▶ SOURCE MATERIAL:
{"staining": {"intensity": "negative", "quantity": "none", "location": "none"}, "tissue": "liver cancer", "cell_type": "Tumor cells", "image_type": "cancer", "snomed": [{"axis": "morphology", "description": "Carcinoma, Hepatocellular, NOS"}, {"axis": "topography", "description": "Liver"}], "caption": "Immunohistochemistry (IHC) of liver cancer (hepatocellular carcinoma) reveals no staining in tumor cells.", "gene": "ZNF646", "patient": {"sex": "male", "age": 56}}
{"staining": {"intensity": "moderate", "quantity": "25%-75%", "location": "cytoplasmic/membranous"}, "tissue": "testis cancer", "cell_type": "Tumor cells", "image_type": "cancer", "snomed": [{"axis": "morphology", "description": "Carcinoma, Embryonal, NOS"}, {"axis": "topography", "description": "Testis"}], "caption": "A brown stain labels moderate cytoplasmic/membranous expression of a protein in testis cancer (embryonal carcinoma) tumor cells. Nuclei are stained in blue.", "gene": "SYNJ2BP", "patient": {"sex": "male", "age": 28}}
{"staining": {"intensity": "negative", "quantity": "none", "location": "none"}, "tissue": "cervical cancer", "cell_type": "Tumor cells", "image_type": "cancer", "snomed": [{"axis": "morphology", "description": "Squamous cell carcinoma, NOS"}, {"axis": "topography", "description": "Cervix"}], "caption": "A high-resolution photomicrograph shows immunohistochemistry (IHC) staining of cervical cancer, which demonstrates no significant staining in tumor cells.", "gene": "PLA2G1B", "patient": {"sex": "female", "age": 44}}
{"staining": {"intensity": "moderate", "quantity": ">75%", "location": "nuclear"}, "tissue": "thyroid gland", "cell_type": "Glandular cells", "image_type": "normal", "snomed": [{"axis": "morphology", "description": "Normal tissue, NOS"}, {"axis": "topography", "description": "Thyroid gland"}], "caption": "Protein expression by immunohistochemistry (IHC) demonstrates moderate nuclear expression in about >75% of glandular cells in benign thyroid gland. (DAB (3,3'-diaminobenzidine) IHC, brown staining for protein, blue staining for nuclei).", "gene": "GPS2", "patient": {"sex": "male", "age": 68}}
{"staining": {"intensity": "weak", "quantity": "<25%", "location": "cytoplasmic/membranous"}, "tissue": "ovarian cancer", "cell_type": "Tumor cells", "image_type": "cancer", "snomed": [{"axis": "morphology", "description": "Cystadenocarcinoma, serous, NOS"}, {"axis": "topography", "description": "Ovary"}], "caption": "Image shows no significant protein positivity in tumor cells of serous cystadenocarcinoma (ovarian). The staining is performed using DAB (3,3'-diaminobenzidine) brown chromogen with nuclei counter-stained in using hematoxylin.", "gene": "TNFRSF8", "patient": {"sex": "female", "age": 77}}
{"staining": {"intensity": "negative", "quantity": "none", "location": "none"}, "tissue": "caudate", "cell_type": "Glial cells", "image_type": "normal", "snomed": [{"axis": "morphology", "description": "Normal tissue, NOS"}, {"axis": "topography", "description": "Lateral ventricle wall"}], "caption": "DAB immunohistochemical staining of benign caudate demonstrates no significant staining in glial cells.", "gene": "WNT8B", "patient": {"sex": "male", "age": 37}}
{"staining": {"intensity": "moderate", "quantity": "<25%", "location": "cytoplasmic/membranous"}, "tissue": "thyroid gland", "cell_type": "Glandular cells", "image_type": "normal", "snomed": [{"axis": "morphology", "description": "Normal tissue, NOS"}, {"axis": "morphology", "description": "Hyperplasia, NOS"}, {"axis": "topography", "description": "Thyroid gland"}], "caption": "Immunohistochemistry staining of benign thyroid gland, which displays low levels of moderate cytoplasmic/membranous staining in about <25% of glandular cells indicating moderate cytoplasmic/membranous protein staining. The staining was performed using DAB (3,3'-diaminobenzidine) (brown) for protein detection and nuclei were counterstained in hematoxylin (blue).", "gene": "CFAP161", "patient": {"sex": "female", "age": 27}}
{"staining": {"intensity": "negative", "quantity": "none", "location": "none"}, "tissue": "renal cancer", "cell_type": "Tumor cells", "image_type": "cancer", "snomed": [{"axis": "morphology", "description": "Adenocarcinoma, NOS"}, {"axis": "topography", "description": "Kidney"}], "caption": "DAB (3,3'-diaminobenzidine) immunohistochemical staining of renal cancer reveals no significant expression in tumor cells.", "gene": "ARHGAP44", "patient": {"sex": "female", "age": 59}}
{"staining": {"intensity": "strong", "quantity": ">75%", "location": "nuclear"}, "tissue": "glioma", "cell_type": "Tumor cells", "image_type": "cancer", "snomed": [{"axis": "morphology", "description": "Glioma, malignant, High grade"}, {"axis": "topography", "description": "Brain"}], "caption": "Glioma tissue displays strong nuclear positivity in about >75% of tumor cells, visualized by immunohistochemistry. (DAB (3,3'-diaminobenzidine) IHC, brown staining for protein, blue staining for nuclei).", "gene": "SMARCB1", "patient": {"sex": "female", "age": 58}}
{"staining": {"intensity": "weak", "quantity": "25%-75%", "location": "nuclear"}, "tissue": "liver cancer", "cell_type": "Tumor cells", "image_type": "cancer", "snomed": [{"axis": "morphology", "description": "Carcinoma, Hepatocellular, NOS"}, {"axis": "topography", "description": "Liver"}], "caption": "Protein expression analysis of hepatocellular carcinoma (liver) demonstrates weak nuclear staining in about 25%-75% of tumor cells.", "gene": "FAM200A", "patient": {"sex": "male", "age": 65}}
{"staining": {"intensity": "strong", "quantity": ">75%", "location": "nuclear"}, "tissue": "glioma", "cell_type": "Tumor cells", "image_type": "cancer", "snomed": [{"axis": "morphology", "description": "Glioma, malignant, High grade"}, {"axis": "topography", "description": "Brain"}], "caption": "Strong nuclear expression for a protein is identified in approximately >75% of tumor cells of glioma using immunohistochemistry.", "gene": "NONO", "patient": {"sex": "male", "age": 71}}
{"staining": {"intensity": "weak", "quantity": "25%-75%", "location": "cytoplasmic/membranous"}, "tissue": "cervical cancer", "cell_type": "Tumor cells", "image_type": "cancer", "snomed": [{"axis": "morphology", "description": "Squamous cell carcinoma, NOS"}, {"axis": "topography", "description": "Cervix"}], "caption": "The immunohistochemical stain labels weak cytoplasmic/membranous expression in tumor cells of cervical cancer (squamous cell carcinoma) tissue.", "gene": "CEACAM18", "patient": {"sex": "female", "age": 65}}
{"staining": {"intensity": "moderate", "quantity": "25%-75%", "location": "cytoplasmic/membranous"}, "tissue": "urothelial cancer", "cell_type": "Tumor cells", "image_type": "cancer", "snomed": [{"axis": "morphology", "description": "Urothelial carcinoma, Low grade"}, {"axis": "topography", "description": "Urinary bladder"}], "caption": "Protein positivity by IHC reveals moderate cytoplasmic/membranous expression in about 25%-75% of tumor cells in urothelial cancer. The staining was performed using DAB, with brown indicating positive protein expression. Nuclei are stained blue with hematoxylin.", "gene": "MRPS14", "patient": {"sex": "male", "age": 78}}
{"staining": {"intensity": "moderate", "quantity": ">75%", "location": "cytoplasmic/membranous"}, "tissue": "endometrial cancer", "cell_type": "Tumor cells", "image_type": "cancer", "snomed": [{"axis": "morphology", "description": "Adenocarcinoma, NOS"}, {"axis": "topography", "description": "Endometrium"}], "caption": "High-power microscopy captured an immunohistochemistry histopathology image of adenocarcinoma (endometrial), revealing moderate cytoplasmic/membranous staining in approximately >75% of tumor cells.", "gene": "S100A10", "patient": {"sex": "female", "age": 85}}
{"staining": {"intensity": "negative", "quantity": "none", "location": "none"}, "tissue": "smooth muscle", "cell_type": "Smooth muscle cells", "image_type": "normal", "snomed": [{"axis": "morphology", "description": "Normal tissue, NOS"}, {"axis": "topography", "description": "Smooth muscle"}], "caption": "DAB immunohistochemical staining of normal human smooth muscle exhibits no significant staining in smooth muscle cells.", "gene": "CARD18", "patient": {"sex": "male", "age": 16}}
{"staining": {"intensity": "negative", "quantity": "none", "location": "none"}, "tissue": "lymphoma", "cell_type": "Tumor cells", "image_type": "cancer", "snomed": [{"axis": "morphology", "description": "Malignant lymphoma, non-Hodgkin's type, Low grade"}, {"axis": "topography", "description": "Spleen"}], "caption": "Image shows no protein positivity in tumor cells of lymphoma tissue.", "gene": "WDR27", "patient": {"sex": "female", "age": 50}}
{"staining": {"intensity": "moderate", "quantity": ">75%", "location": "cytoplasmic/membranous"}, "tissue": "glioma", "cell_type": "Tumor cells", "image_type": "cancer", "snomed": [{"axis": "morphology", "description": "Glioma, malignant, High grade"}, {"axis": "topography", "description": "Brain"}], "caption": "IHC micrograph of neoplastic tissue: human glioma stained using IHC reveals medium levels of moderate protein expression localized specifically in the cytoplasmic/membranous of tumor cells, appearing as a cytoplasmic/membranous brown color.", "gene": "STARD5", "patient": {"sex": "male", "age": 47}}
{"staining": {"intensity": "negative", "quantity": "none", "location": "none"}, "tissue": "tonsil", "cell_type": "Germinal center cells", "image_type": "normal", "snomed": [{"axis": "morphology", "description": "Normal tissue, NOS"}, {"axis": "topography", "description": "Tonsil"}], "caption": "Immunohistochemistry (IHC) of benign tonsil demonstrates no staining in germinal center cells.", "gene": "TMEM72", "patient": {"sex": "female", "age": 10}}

▶ THE PROBLEM:
Reproduce the lines above, beginning at the line with "positivity by IHC" and stopping after the line with "staining of normal", exactly as they are.

▶ ANSWER TO THE EXERCISE:
{"staining": {"intensity": "moderate", "quantity": "25%-75%", "location": "cytoplasmic/membranous"}, "tissue": "urothelial cancer", "cell_type": "Tumor cells", "image_type": "cancer", "snomed": [{"axis": "morphology", "description": "Urothelial carcinoma, Low grade"}, {"axis": "topography", "description": "Urinary bladder"}], "caption": "Protein positivity by IHC reveals moderate cytoplasmic/membranous expression in about 25%-75% of tumor cells in urothelial cancer. The staining was performed using DAB, with brown indicating positive protein expression. Nuclei are stained blue with hematoxylin.", "gene": "MRPS14", "patient": {"sex": "male", "age": 78}}
{"staining": {"intensity": "moderate", "quantity": ">75%", "location": "cytoplasmic/membranous"}, "tissue": "endometrial cancer", "cell_type": "Tumor cells", "image_type": "cancer", "snomed": [{"axis": "morphology", "description": "Adenocarcinoma, NOS"}, {"axis": "topography", "description": "Endometrium"}], "caption": "High-power microscopy captured an immunohistochemistry histopathology image of adenocarcinoma (endometrial), revealing moderate cytoplasmic/membranous staining in approximately >75% of tumor cells.", "gene": "S100A10", "patient": {"sex": "female", "age": 85}}
{"staining": {"intensity": "negative", "quantity": "none", "location": "none"}, "tissue": "smooth muscle", "cell_type": "Smooth muscle cells", "image_type": "normal", "snomed": [{"axis": "morphology", "description": "Normal tissue, NOS"}, {"axis": "topography", "description": "Smooth muscle"}], "caption": "DAB immunohistochemical staining of normal human smooth muscle exhibits no significant staining in smooth muscle cells.", "gene": "CARD18", "patient": {"sex": "male", "age": 16}}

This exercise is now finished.